Он молча отрыл в своем мешке кусочек полотна и вытер им заплаканные щеки женщины.

– До моей постоянной стоянки еще полчаса ходу. Поторопимся же.

Небо постепенно темнело, наливалось кобальтовой синью, сумерки подкрадывались незаметно, как это всегда бывает в самом начале мая так далеко на севере. Это в южных краях весна в самом разгаре. Джэйфф Элир видел, Джэйфф Элир помнит…
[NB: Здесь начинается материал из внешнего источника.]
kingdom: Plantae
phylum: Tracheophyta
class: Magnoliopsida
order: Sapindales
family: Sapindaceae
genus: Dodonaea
… – Почему? – спросили когда-то шуриа. – Почему мы должны отдать пришельцам с диких островов наши поля и сады, наши деревни и города? Чем хёлаэнайи лучше нас? Тем, что называют луны богинями, а мы видим духов земли? Нет! – сказали шуриа. – Мы не отдадим нашу землю без боя.

Они сражались не один год, их остановило только Проклятье Сигрейн, и то ненадолго. «Рилинда» была еще одной попыткой если не отвоевать Джезим обратно, то хотя бы отомстить. И как это всегда бывает с местью – она обернулась и против мстителя тоже. Окончательно обозленные хелаэнайи резали шуриа без всякой пощады, как преступивших договор о замирении, и от многочисленного народа осталась ничтожная горстка отчаявшихся хитрецов.

Шуриа проиграли ролфи, а не будь тех, пали бы потом все равно, но уже под натиском одержимых диллайн с их нетерпимым Предвечным и огнестрельным оружием.